AFTER A LONG, COLD winter here in the Northwest, it’s finally starting to feel like spring. There’s something about the change of seasons that makes me want to take stock of where I am now, at this moment. What do I want to focus on? What do I need to do?

I find I want to confess something here that I wasn’t planning to: earlier this month, I almost gave up on writing. I was discouraged by the numbers on my latest royalty statement and by gathering documents for taxes (ugh) which made me have to face (again) how much money and time I’ve put into The Walled Garden, against the return I’ve seen so far.

Full disclosure: it was probably dark and pouring buckets of rain that day too.

Anyway, I had a serious talk with God and told him I would give up writing if he wanted me to. Two days after that, I had to get it together and haul myself to downtown Seattle first thing in the morning—something I haven’t done in years—for the first day of the AWP Writers’ Conference. I felt like a sham, a pretender, and yes, an imposter.

Except . . . this time I did have an actual, physical book to show for all these goofy years I’ve spent on it.

My favorite panel at AWP was called “Playing the Long Game: Novels and Memoirs Ten Years (or more) in the Making.” Here, I found my people—writers who were willing to talk about how long it can really take to write a book. These writers had spent years writing and rewriting, researching, traveling, learning other languages, dealing with health issues, and figuring out what they really wanted to say and how to say it.  One writer said that knowing what story she wanted to tell took her a thousand pages. Another said it took him eleven years to develop his own personal aesthetic. A third writer pointed out the need to honor the person you were and to allow yourself to be slow—and even more, that taking a long time to write something was a strength.

At some point, someone asked the million-dollar question: Why are you still writing?

(It’s like asking: Are you still suffering from that strange, incurable condition?)

One person said it was habit, and I thought, yes. Another said she liked making beautiful sentences, and I totally get that too. Art is one place, she said, where we can take something difficult and make it beautiful.

For me, I think the answer is a combination of those two things. Writing is a habit now—I’m not sure I would know how else to fill that time. And the making of something beautiful—yes. Yes. There is so much that is ugly in our world. Anxiety and uncertainty about the future feel paralyzing at times. If it’s within our power to make something beautiful, why wouldn’t we do that if we can?

If we can. The pressure the world puts on each one of us every day to give up our dreams, to throw in the towel, to admit we can’t do what we dream of doing, is unrelenting. There are a million ways to measure “success”—which can equal a million ways to feel bad about what we’ve done or the way we’ve done it.

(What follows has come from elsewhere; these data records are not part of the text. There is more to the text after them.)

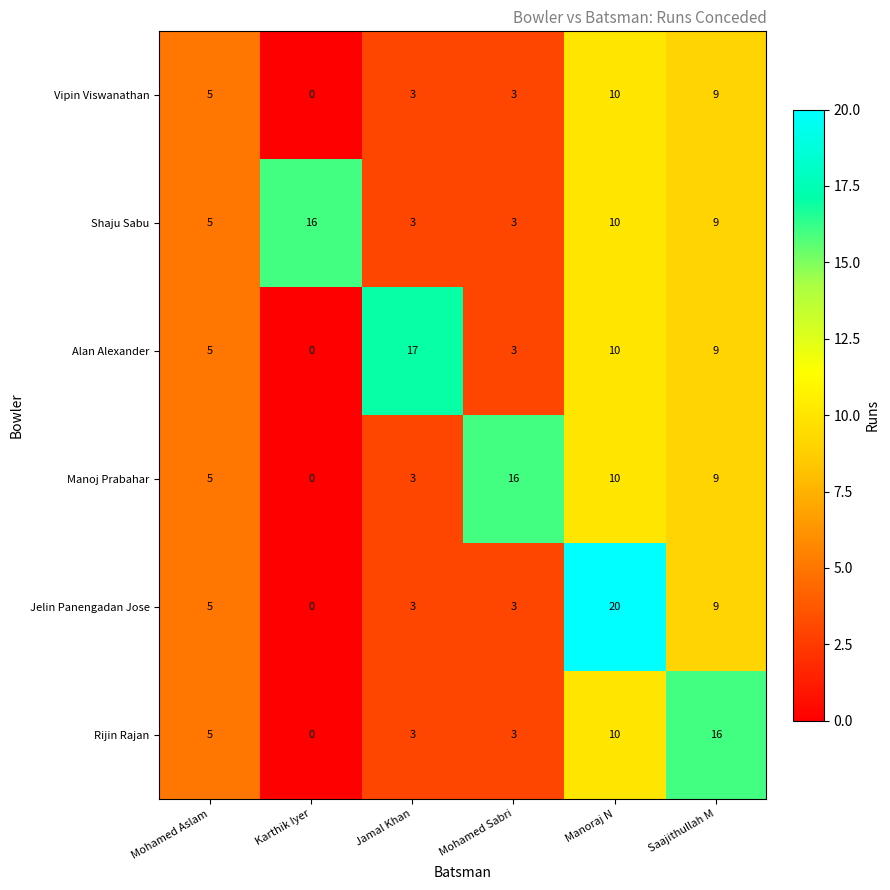

How many data points in Alan Alexander are less than 9?

3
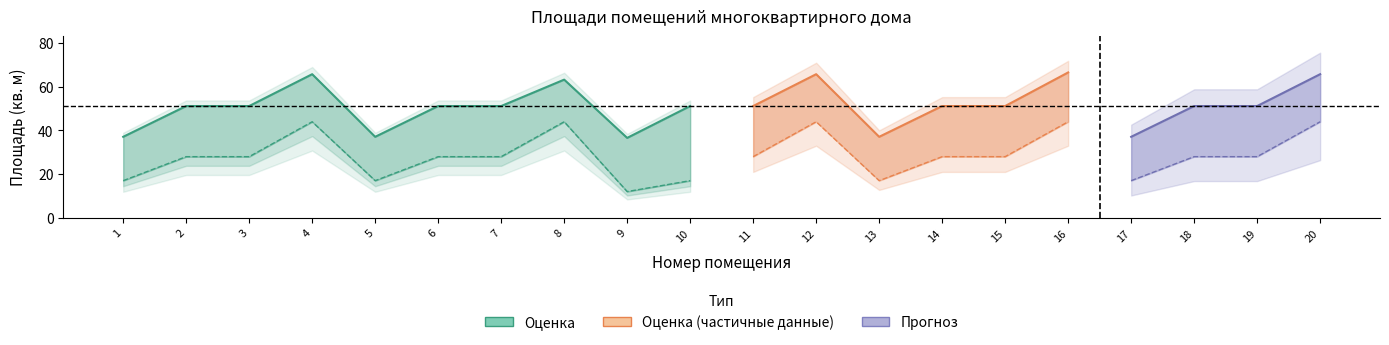

Which category has the lowest value in the Жилая площадь помещения series?

9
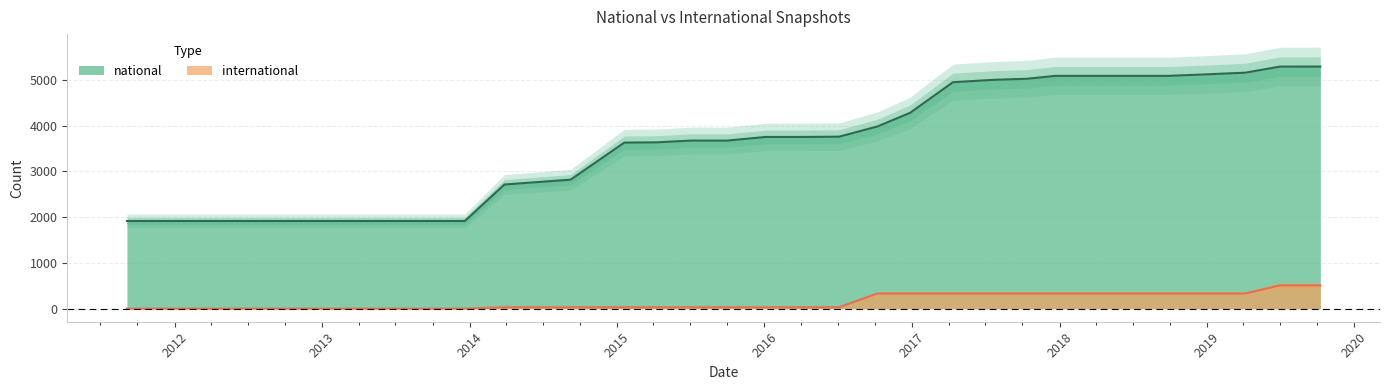

The national series shows 7064 at 2018-07-11. True or false?

False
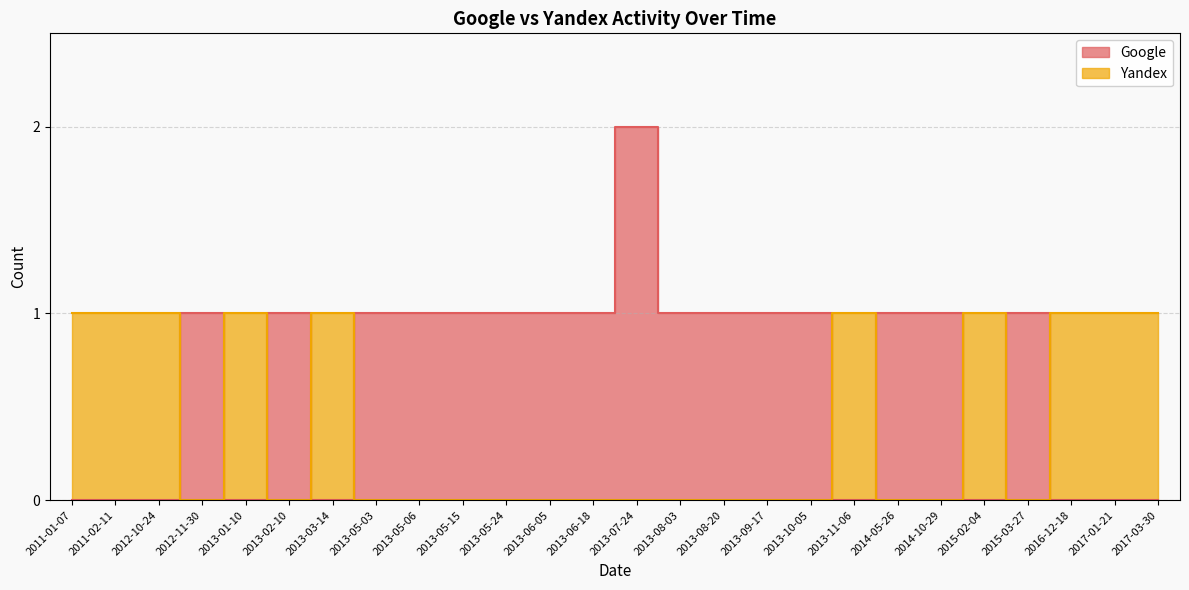

How many Google values are between 0 and 1?

25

This post started out as a meditation on spring, and I had a half-remembered line of poetry from Robert Frost I intended to include. But when I looked it up, I found another lovely Frost poem I’d forgotten about called A Prayer in Spring, and I realized the first stanza perfectly captures what I’m trying to say:

Oh, give us pleasure in the flowers today;

And give us not to think so far away

As the uncertain harvest; keep us here

All simply in the springing of the year.

The flowers of today in my garden

I love the rhythm of these lines, and the way changing “spring” to “springing” gives the energetic, playful feeling of the season. What I love most, though, is the reminder to take pleasure in the flowers of today—because the truth is, the harvest is always uncertain. We can write or plan or create, but the “harvest”, i.e. what comes to be because of our efforts, is always beyond our control.

If there is anything that’s certain, it is, as one of the panelists said, that the world will do as it will. And that brings me back to my original question: what to do now? Because however much I might long to, I can’t stay here forever “all simply in the springing of the year.” Time moves on in that way it has, and the seasons will change again.

But I have to believe that that being present to the flowers today is worth it, no matter what harvest it brings.

And so, for now, I plan to keep writing.